Dataset entries

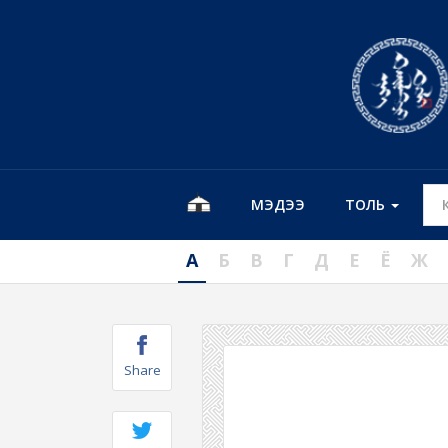
МЭДЭЭ
ТОЛЬ
А
Б
В
Г
Д
Е
Ё
Ж
Share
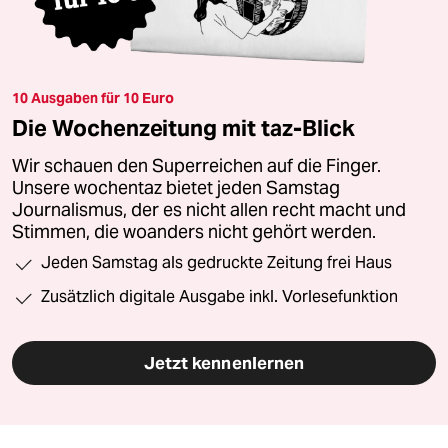
10 Ausgaben für 10 Euro
Die Wochenzeitung mit taz-Blick
Wir schauen den Superreichen auf die Finger.
Unsere wochentaz bietet jeden Samstag
Journalismus, der es nicht allen recht macht und
Stimmen, die woanders nicht gehört werden.
Jeden Samstag als gedruckte Zeitung frei Haus
Zusätzlich digitale Ausgabe inkl. Vorlesefunktion
Jetzt kennenlernen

**TASK REQUIREMENTS**: Please write out all the entries above again exactly as they appear, skipping any images.

**EXERCISE ANSWER**:
МЭДЭЭ
ТОЛЬ
А
Б
В
Г
Д
Е
Ё
Ж
Share
10 Ausgaben für 10 Euro
Die Wochenzeitung mit taz-Blick
Wir schauen den Superreichen auf die Finger.
Unsere wochentaz bietet jeden Samstag
Journalismus, der es nicht allen recht macht und
Stimmen, die woanders nicht gehört werden.
Jeden Samstag als gedruckte Zeitung frei Haus
Zusätzlich digitale Ausgabe inkl. Vorlesefunktion
Jetzt kennenlernen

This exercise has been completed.